Yıldırım Bayezid tarafından 1396-1399 yıllarında 20 kubbeli olarak Osmanlı’nın ilk başkenti Bursa’da yaptırılan, Mescid-i Haram, Mescid-i Nebevi, Mescid-i Aksa ve Emeviye Camisi’nden sonra “en yüksek mertebeli mabet” olarak bilinen 600 yıllık Ulu Cami, ihtişamıyla yüzyıllara meydan okuyor.
Açılışında ilk hutbeyi Somuncu Baba’nın verdiği, ilk imamı da Mevlid-i Şerif’in yazarı Süleyman Çelebi olan bu mekan, Evliya Çelebi’nin, “Bursa’nın Ayasofya’sıdır. Bütün camilerin ulusudur” ifadesiyle anılıyor.

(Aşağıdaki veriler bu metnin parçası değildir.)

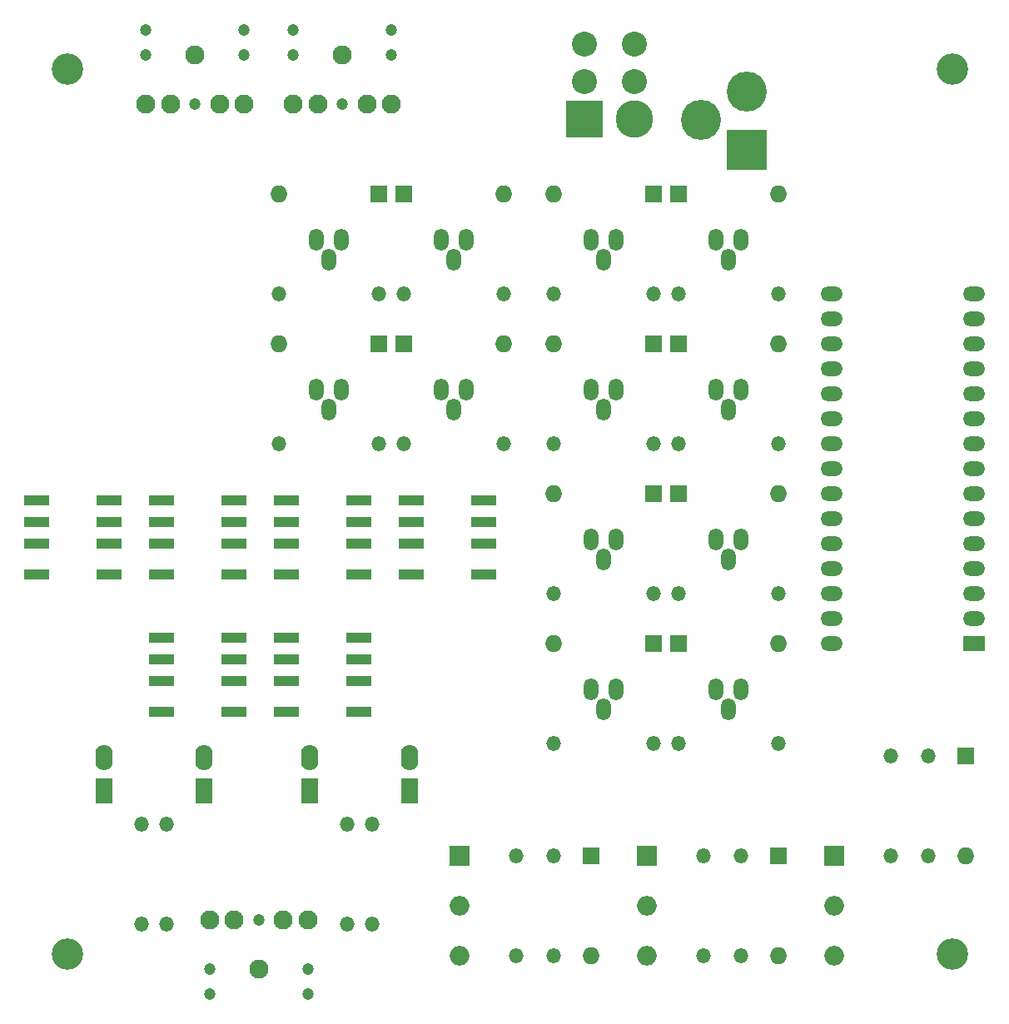
<source format=gts>
G04 (created by PCBNEW (2013-07-07 BZR 4022)-stable) date Fri 30 Oct 2020 07:41:50 PM CDT*
%MOIN*%
G04 Gerber Fmt 3.4, Leading zero omitted, Abs format*
%FSLAX34Y34*%
G01*
G70*
G90*
G04 APERTURE LIST*
%ADD10C,0.00590551*%
%ADD11R,0.069X0.069*%
%ADD12O,0.069X0.069*%
%ADD13O,0.059X0.0885*%
%ADD14C,0.0767717*%
%ADD15C,0.0472441*%
%ADD16O,0.059X0.059*%
%ADD17R,0.069X0.1035*%
%ADD18O,0.069X0.1035*%
%ADD19R,0.0885X0.059*%
%ADD20O,0.0885X0.059*%
%ADD21C,0.125984*%
%ADD22R,0.0787402X0.0787402*%
%ADD23O,0.0787402X0.0787402*%
%ADD24R,0.16X0.16*%
%ADD25C,0.16*%
%ADD26R,0.15X0.15*%
%ADD27C,0.15*%
%ADD28C,0.1*%
%ADD29R,0.0984252X0.0393701*%
G04 APERTURE END LIST*
G54D10*
G54D11*
X58000Y-92500D03*
G54D12*
X58000Y-96500D03*
G54D13*
X51500Y-73852D03*
X51000Y-74647D03*
X50500Y-73852D03*
X45500Y-67852D03*
X45000Y-68647D03*
X44500Y-67852D03*
X56500Y-85852D03*
X56000Y-86647D03*
X55500Y-85852D03*
X56500Y-73852D03*
X56000Y-74647D03*
X55500Y-73852D03*
X40500Y-73852D03*
X40000Y-74647D03*
X39500Y-73852D03*
X51500Y-79852D03*
X51000Y-80647D03*
X50500Y-79852D03*
X56500Y-79852D03*
X56000Y-80647D03*
X55500Y-79852D03*
X56500Y-67852D03*
X56000Y-68647D03*
X55500Y-67852D03*
X51500Y-67852D03*
X51000Y-68647D03*
X50500Y-67852D03*
X45500Y-73852D03*
X45000Y-74647D03*
X44500Y-73852D03*
X40500Y-67852D03*
X40000Y-68647D03*
X39500Y-67852D03*
X51500Y-85852D03*
X51000Y-86647D03*
X50500Y-85852D03*
G54D14*
X37204Y-97047D03*
X36220Y-95078D03*
X38188Y-95078D03*
X35236Y-95078D03*
X39173Y-95078D03*
G54D15*
X35236Y-97047D03*
X35236Y-98031D03*
X37204Y-95078D03*
X39173Y-97047D03*
X39173Y-98031D03*
G54D14*
X40551Y-60433D03*
X41535Y-62401D03*
X39566Y-62401D03*
X42519Y-62401D03*
X38582Y-62401D03*
G54D15*
X42519Y-60433D03*
X42519Y-59448D03*
X40551Y-62401D03*
X38582Y-60433D03*
X38582Y-59448D03*
G54D14*
X34645Y-60433D03*
X35629Y-62401D03*
X33661Y-62401D03*
X36614Y-62401D03*
X32677Y-62401D03*
G54D15*
X36614Y-60433D03*
X36614Y-59448D03*
X34645Y-62401D03*
X32677Y-60433D03*
X32677Y-59448D03*
G54D16*
X54000Y-76000D03*
X58000Y-76000D03*
X42000Y-70000D03*
X38000Y-70000D03*
X53000Y-76000D03*
X49000Y-76000D03*
X53000Y-82000D03*
X49000Y-82000D03*
X43000Y-70000D03*
X47000Y-70000D03*
X43000Y-76000D03*
X47000Y-76000D03*
X54000Y-82000D03*
X58000Y-82000D03*
X53000Y-88000D03*
X49000Y-88000D03*
X54000Y-88000D03*
X58000Y-88000D03*
X53000Y-70000D03*
X49000Y-70000D03*
X54000Y-70000D03*
X58000Y-70000D03*
X42000Y-76000D03*
X38000Y-76000D03*
X49000Y-96500D03*
X49000Y-92500D03*
X56500Y-96500D03*
X56500Y-92500D03*
X64000Y-92500D03*
X64000Y-88500D03*
X40750Y-95250D03*
X40750Y-91250D03*
X41750Y-95250D03*
X41750Y-91250D03*
X33500Y-95250D03*
X33500Y-91250D03*
X32500Y-95250D03*
X32500Y-91250D03*
G54D17*
X35000Y-89922D03*
G54D18*
X35000Y-88577D03*
G54D17*
X39250Y-89922D03*
G54D18*
X39250Y-88577D03*
G54D17*
X43250Y-89922D03*
G54D18*
X43250Y-88577D03*
G54D17*
X31000Y-89922D03*
G54D18*
X31000Y-88577D03*
G54D11*
X65500Y-88500D03*
G54D12*
X65500Y-92500D03*
G54D11*
X50500Y-92500D03*
G54D12*
X50500Y-96500D03*
G54D11*
X42000Y-72000D03*
G54D12*
X38000Y-72000D03*
G54D11*
X43000Y-72000D03*
G54D12*
X47000Y-72000D03*
G54D11*
X54000Y-66000D03*
G54D12*
X58000Y-66000D03*
G54D11*
X53000Y-66000D03*
G54D12*
X49000Y-66000D03*
G54D11*
X43000Y-66000D03*
G54D12*
X47000Y-66000D03*
G54D11*
X42000Y-66000D03*
G54D12*
X38000Y-66000D03*
G54D11*
X53000Y-84000D03*
G54D12*
X49000Y-84000D03*
G54D11*
X54000Y-84000D03*
G54D12*
X58000Y-84000D03*
G54D11*
X54000Y-72000D03*
G54D12*
X58000Y-72000D03*
G54D11*
X53000Y-72000D03*
G54D12*
X49000Y-72000D03*
G54D11*
X53000Y-78000D03*
G54D12*
X49000Y-78000D03*
G54D11*
X54000Y-78000D03*
G54D12*
X58000Y-78000D03*
G54D19*
X65852Y-84000D03*
G54D20*
X65852Y-83000D03*
X65852Y-82000D03*
X65852Y-81000D03*
X60147Y-79000D03*
X60147Y-80000D03*
X60147Y-81000D03*
X65852Y-80000D03*
X65852Y-79000D03*
X65852Y-78000D03*
X60147Y-78000D03*
X60147Y-77000D03*
X60147Y-76000D03*
X65852Y-77000D03*
X65852Y-76000D03*
X65852Y-75000D03*
X65852Y-74000D03*
X65852Y-73000D03*
X65852Y-72000D03*
X65852Y-71000D03*
X60147Y-75000D03*
X60147Y-74000D03*
X60147Y-73000D03*
X60147Y-72000D03*
X60147Y-71000D03*
X60147Y-70000D03*
X65852Y-70000D03*
X60147Y-82000D03*
X60147Y-83000D03*
X60147Y-84000D03*
G54D21*
X29527Y-61023D03*
X64960Y-61023D03*
X64960Y-96456D03*
X29527Y-96456D03*
G54D22*
X60250Y-92500D03*
G54D23*
X60250Y-94500D03*
X60250Y-96500D03*
G54D22*
X52750Y-92500D03*
G54D23*
X52750Y-94500D03*
X52750Y-96500D03*
G54D22*
X45250Y-92500D03*
G54D23*
X45250Y-94500D03*
X45250Y-96500D03*
G54D24*
X56750Y-64250D03*
G54D25*
X56750Y-61900D03*
X54900Y-63050D03*
G54D26*
X50250Y-63000D03*
G54D27*
X52250Y-63000D03*
G54D28*
X50250Y-61500D03*
X52250Y-61500D03*
X52250Y-60000D03*
X50250Y-60000D03*
G54D16*
X47500Y-92500D03*
X47500Y-96500D03*
X55000Y-92500D03*
X55000Y-96500D03*
X62500Y-88500D03*
X62500Y-92500D03*
G54D29*
X33293Y-85500D03*
X33293Y-84633D03*
X33293Y-83767D03*
X33293Y-86759D03*
X36206Y-85500D03*
X36206Y-84633D03*
X36206Y-83767D03*
X36206Y-86759D03*
X38293Y-85500D03*
X38293Y-84633D03*
X38293Y-83767D03*
X38293Y-86759D03*
X41206Y-85500D03*
X41206Y-84633D03*
X41206Y-83767D03*
X41206Y-86759D03*
X43293Y-80000D03*
X43293Y-79133D03*
X43293Y-78267D03*
X43293Y-81259D03*
X46206Y-80000D03*
X46206Y-79133D03*
X46206Y-78267D03*
X46206Y-81259D03*
X38293Y-80000D03*
X38293Y-79133D03*
X38293Y-78267D03*
X38293Y-81259D03*
X41206Y-80000D03*
X41206Y-79133D03*
X41206Y-78267D03*
X41206Y-81259D03*
X33293Y-80000D03*
X33293Y-79133D03*
X33293Y-78267D03*
X33293Y-81259D03*
X36206Y-80000D03*
X36206Y-79133D03*
X36206Y-78267D03*
X36206Y-81259D03*
X28293Y-80000D03*
X28293Y-79133D03*
X28293Y-78267D03*
X28293Y-81259D03*
X31206Y-80000D03*
X31206Y-79133D03*
X31206Y-78267D03*
X31206Y-81259D03*
M02*

</source>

Yerli ve yabancı birçok turistin akın ettiği camide bir de Mısır’ın fethiyle elde edilen kutsal emanetlerle İstanbul’a getirildikten sonra Yavuz Sultan Selim tarafından Ulu Cami’ye hediye edilen 500 yıllık Kabe’nin kapı örtüsü de sergileniyor.
‘HAT SANATLARI MÜZESİ’
Ulu Cami, duvarlarını süsleyen, farklı hattatlar tarafından yazılmış yaklaşık 200 hat levhası ve duvar yazısıyla “hat sanatları müzesi” olarak da anılıyor.

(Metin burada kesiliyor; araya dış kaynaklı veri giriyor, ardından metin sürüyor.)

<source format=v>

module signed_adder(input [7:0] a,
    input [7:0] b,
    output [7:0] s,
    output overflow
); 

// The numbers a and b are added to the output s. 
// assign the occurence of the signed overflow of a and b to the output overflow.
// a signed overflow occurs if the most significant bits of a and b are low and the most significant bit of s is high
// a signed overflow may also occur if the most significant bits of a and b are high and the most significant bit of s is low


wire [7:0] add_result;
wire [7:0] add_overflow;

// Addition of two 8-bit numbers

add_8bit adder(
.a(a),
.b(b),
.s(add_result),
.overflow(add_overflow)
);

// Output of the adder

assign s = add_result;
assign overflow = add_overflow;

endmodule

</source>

Cami içinde 13 ayrı yazı karakteri ile 41 ayrı hattat tarafından duvara yazılmış 87, levha halinde ise 105 olmak üzere 192 hat yazısı bulunuyor. Bu hatlarda sure, ayet, Ayet’el-Kürsi, hadis, Esma’ül-Hüsna yazıları, Allah’ın ve Hazreti Muhammed ile İslam büyüklerinin isimleri yer alıyor.